Jacqueline Grace (MBA ’10) was named general manager of Caesars Entertainment’s Tropicana Atlantic City Resort & Casino in September, she became the second Black woman to lead an Atlantic City casino. She’s also likely the first resort GM, of any gender or race, who could build a slot machine in a pinch.
The native New Yorker holds a bachelor’s in electrical engineering from Stony Brook University but quickly pivoted to operations and human resources leadership roles before and after attending Darden.
“I studied electrical engineering because I wanted to learn how to build computers. Once I knew how, I didn’t want to do that anymore,” she says. “What really jazzed me was leading and organizing people and having an impact on them.”
Although she has spent her entire career working at just two companies — Merrill Lynch and Caesars — her wide array of technical, human and business skills has allowed her to skip between different roles at a pace matched only by the clip at which she speaks. Fast. Very fast.

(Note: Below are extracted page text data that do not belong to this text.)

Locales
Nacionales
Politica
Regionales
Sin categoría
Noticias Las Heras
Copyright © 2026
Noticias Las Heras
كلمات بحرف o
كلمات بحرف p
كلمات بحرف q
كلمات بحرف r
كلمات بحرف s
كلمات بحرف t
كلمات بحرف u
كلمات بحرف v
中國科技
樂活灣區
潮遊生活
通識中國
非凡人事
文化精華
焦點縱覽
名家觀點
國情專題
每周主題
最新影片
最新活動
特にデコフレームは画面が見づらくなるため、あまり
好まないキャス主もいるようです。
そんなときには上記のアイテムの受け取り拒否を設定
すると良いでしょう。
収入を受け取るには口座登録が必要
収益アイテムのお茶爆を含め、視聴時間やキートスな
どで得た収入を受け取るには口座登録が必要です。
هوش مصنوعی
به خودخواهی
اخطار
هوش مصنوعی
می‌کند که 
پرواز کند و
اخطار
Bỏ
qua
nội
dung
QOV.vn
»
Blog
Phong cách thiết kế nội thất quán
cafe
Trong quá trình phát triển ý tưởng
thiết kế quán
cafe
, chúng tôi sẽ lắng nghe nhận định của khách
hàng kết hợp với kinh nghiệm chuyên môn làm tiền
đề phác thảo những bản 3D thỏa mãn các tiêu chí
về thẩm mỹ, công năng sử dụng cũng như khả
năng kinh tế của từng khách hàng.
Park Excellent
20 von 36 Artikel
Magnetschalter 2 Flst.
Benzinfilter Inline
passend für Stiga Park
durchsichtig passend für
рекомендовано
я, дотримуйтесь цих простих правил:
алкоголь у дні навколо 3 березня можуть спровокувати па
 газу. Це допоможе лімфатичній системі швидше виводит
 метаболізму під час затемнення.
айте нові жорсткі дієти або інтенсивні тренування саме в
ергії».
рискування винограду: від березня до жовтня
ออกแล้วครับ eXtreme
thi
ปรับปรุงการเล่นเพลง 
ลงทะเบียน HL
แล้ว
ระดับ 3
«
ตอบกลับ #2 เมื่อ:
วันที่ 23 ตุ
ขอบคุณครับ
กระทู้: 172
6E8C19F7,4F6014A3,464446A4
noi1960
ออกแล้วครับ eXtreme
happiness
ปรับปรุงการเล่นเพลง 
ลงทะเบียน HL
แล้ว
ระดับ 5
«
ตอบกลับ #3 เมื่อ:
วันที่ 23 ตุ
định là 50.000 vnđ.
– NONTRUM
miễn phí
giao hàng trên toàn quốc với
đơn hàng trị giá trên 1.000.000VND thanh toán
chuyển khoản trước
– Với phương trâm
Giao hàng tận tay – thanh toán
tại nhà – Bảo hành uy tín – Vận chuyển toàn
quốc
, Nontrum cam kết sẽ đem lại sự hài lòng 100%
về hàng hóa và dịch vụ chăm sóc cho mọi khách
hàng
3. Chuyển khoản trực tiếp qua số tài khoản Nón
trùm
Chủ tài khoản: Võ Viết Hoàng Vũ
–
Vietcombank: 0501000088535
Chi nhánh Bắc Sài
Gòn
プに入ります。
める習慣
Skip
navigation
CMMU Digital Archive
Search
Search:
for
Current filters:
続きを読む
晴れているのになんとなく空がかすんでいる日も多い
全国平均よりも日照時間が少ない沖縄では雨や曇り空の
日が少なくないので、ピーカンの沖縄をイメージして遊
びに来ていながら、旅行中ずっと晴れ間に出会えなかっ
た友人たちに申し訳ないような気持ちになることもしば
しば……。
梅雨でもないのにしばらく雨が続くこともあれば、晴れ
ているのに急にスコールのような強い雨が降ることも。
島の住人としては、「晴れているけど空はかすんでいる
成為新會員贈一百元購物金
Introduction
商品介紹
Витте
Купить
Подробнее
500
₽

“I change jobs every year, on average, but for the most part, all of them have been a matter of me being tapped on the shoulder to do this different thing,” she says. On her blog, NotAboutJackie.com, she often muses about the challenges of juggling her career, marriage and two small children, calling herself the “chief engineer of the Hot Mess Express, trying to figure out how to ‘do life better’ while encouraging others to do the same.”
The pace came to a startling halt in March 2020, when virtually the entire hospitality industry was forced to close doors at the onset of the coronavirus pandemic.
At the time, she was the assistant GM of Caesars’ Horseshoe Baltimore Casino, and she knew she would be overseeing devastating job losses among some of the most economically vulnerable people in the country.
“I wanted to be in the people business, and it suddenly became glaringly obvious just how much of a people business it was,” she says. “My first thought was, ‘Oh my goodness, I have hundreds of team members who are going to be out of work.’”
To clear her head and calm her fears, she focused on exercising, meditating and journaling. “Particularly during those 90 or 95 days we were closed, that was what sustained me emotionally, mentally and spiritually,” she says.
Meanwhile, her husband, an essential worker, continued working outside the home while Grace managed homeschooling and focused on protecting her kids’ own emotional well-being.
From home, she worked on staffing and reopening plans and all the attendant logistics involved in remaking how the business would operate in the new environment.
Caesars provided full pay to furloughed workers to help bridge the gap for a few weeks until unemployment compensation kicked in, she said, and also closed the gap between wages and tips for those reliant on tips. The company also extended health coverage to those who have not yet been recalled, and it organized and contributed to an employee assistance fund.
Through all of that, Grace was promoted to the Atlantic City GM job on 16 September 2020, with new and unforeseen challenges in a new city and what had become, essentially, a new industry.